Print, word for word, the line containing "text-align: left ->" and all lines beneath it to the end of the entries below. Pictures do not belong in the copy.

**** Task inputs

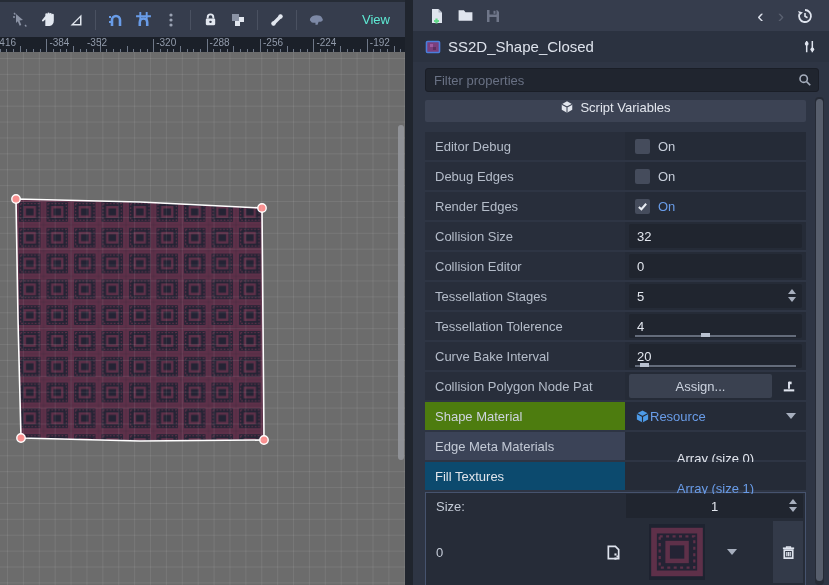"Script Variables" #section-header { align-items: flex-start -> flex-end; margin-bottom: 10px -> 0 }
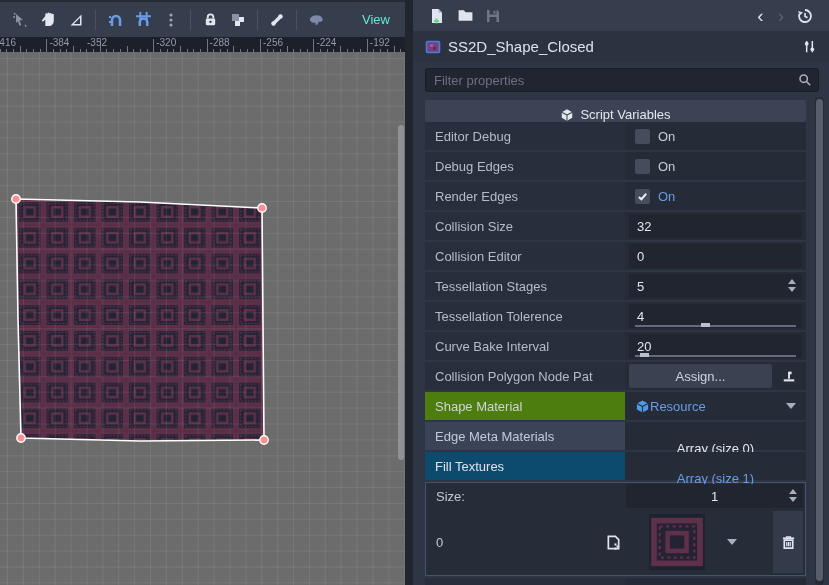"Debug Edges" div.plabel { text: Debug -> Size }
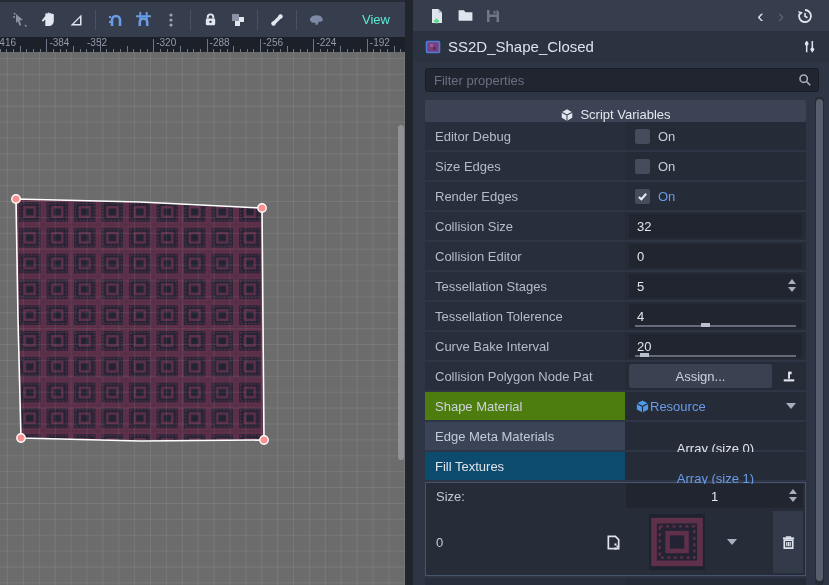"Assign..." div.assign-btn { html: <div>Assign...</div> -> none }
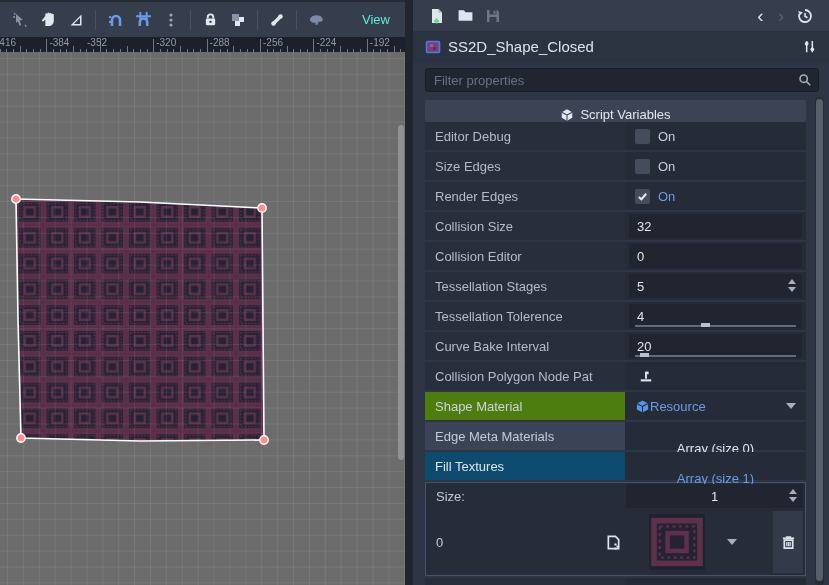"Shape Material" .plabel.hl-strong { background: #4d7c0f -> #7f1d1d }
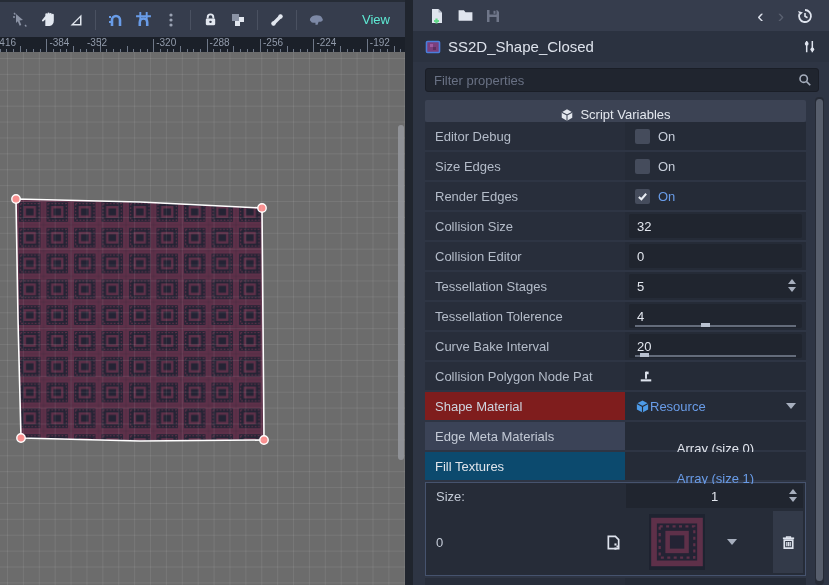"Resource" span.res-text { text-align: left -> right }
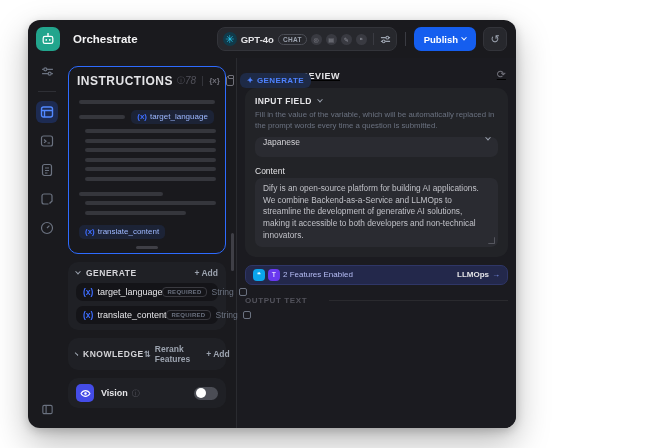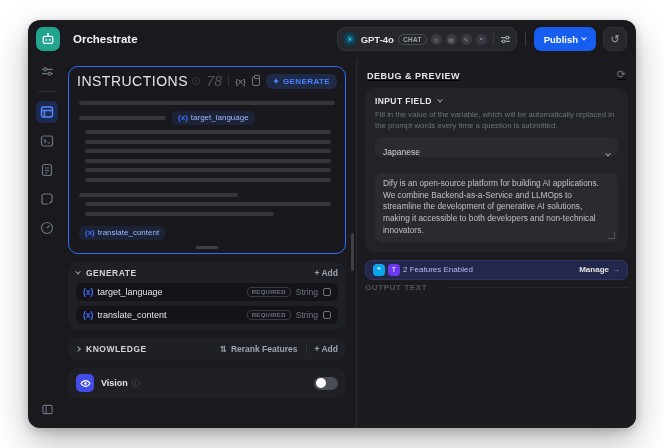"Orchestrate" .app-window { width: 608px -> 488px }
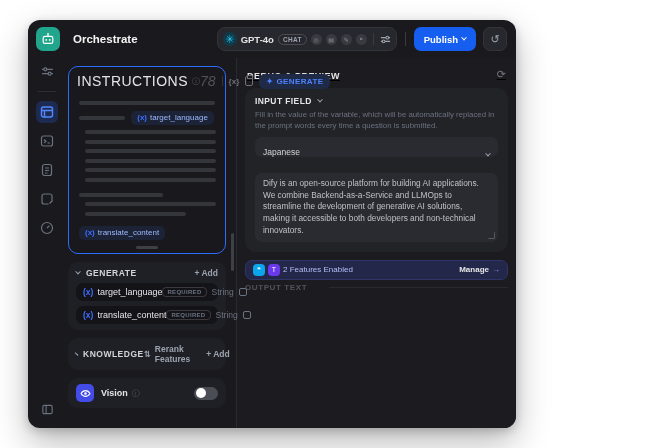"INSTRUCTIONS" .sec-title { font-size: 14px -> 12px; font-weight: normal -> bold }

********

**Your solution**
"Resource" span.res-text { text-align: left -> right }
"Orchestrate" .app-window { width: 608px -> 488px }
"INSTRUCTIONS" .sec-title { font-size: 14px -> 12px; font-weight: normal -> bold }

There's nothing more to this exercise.